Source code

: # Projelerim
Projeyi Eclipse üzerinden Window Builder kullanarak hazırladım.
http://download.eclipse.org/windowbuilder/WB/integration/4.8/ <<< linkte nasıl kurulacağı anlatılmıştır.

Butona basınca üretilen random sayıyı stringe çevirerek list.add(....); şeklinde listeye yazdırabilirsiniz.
———
● **What this task involves**: Copy out everything from the start of the listing down through the line containing "nasıl kurulacağı anlatılmıştır.", keeping that last line.

● **Written solution**:
Source code

: # Projelerim
Projeyi Eclipse üzerinden Window Builder kullanarak hazırladım.
http://download.eclipse.org/windowbuilder/WB/integration/4.8/ <<< linkte nasıl kurulacağı anlatılmıştır.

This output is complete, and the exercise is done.